富士山
「富士山」を見つけるとうれしくなるのはなぜでしょう。
あっ、富士山だ!と足が止まって写真を撮りたくなる、展望台に上ると富士山見えるかなと探したくなる、山登りの最中、彼方向こうに小さくでも富士山が見えるとほっとする、このような気持ちは一体どこからくるのでしょうか。
こんなことを考えたのは、富士山が見えなくなることを理由に完成間近で解体することになったマンションのニュースが報じられてからです。
現在の富士山の姿ができたのは1万年も前になるそうです。
あらゆるものごとが目まぐるしく変化していく世の中で、ずっと変わらぬ姿で聳え立っている富士山に、私たちは安心感をもらっているのかもしれません。

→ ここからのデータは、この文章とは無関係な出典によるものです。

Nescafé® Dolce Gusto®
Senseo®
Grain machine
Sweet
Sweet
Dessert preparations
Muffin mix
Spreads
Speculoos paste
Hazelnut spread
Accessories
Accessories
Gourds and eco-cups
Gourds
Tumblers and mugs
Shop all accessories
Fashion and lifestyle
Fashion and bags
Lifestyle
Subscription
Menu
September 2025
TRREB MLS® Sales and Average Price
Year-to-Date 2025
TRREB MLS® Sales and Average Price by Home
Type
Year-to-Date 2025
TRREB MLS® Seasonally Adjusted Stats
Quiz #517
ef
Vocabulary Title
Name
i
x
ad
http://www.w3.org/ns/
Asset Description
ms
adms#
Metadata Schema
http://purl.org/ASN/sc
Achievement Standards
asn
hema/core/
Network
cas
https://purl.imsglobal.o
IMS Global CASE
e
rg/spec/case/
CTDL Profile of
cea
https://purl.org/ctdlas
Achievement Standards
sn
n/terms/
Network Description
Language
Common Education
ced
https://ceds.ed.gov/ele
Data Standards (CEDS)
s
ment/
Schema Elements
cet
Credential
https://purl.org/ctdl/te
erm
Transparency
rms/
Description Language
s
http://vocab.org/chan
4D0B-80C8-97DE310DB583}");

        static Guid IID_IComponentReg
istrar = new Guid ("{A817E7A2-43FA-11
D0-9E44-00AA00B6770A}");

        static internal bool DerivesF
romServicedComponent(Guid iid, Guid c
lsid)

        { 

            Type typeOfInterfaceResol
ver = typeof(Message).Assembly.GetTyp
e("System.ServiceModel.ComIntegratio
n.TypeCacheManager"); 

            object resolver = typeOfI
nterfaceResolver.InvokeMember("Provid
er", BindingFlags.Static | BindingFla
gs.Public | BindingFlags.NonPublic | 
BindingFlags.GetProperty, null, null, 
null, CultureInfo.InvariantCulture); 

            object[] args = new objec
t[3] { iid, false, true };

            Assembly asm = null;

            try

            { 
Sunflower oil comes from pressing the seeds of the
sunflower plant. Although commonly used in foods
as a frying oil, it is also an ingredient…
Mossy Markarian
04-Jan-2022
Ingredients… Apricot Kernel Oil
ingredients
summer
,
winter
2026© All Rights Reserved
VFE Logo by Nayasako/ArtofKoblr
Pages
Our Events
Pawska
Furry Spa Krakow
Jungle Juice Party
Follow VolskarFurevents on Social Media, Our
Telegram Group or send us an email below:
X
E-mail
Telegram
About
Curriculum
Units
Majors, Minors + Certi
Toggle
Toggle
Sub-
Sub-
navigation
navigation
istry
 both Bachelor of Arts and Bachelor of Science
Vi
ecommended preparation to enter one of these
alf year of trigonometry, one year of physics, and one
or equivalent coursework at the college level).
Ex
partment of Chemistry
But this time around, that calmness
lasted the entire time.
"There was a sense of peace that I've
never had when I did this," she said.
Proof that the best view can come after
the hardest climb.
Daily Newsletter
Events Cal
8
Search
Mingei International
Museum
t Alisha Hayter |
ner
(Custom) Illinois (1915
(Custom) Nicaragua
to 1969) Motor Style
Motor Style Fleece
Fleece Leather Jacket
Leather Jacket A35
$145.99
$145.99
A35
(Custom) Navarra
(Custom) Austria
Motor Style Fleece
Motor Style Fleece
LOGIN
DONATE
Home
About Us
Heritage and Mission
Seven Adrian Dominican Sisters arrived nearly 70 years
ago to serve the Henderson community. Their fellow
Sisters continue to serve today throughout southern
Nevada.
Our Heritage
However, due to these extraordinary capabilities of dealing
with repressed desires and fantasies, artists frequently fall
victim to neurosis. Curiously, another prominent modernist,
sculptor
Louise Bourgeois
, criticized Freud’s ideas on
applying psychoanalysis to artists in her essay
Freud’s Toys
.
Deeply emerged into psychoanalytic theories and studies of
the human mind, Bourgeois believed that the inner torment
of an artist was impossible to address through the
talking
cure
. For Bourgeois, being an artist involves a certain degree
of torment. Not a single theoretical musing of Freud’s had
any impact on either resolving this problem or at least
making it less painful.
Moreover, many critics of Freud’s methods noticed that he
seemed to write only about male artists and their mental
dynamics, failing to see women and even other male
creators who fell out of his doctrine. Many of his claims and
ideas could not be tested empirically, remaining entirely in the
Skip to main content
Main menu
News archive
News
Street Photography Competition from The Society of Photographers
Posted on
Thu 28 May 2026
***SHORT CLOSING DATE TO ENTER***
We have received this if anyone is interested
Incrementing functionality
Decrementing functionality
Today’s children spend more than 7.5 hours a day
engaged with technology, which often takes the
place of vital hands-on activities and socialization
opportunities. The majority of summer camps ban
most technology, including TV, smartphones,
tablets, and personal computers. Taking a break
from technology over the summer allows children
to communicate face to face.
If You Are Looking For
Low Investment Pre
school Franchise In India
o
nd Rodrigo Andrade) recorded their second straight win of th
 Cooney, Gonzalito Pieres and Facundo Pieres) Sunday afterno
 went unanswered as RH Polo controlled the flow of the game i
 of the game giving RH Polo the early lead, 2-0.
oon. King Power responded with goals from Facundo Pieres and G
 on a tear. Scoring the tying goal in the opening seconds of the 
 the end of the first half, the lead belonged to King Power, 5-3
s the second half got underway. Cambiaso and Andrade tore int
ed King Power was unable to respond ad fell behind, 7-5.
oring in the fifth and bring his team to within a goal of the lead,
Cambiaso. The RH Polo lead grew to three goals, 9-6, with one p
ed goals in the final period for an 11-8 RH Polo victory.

ここで、ユングの「集合的無意識」という言葉が浮かんできました。
ユングは、無意識の中には個人的無意識と集合的無意識というふたつの層があると考えました。
集合的無意識とは、個人的な体験から獲得した無意識とは違い、生れながらに備わっているもので、人類に共通した普遍的なテーマだと言います。
私たちが、神話や物語に魅了されたり、外国映画を観て文化も習慣も違うのに共感したり、世代が離れている人の話が心に沁みたりするのは、同じ人間として共通する土台のようなものがこころの奥深くにあるからなのでしょう。
そう考えると、富士山は日本人に共通する集合的無意識と言うこともできると思います。
国立の街は、国立駅の南側から3つの通りが放射線状に伸びています。
正面を谷保方面に真っ直ぐ伸びているのが「大学通り」、南東方面には、朝日が昇る「旭通り」、そして、南西方面には、正面に富士山が見える「富士見通り」があります。
大正末期、街をつくろうとした時に、そこまで計算して道を通したそうです。
真冬の晴れた朝、空気が澄んで雲ひとつない真っ青な空に見える富士見通りからの富士山は迫力満点です。
先人が残してくれたこの景色、この先もなくならないで欲しいと思います。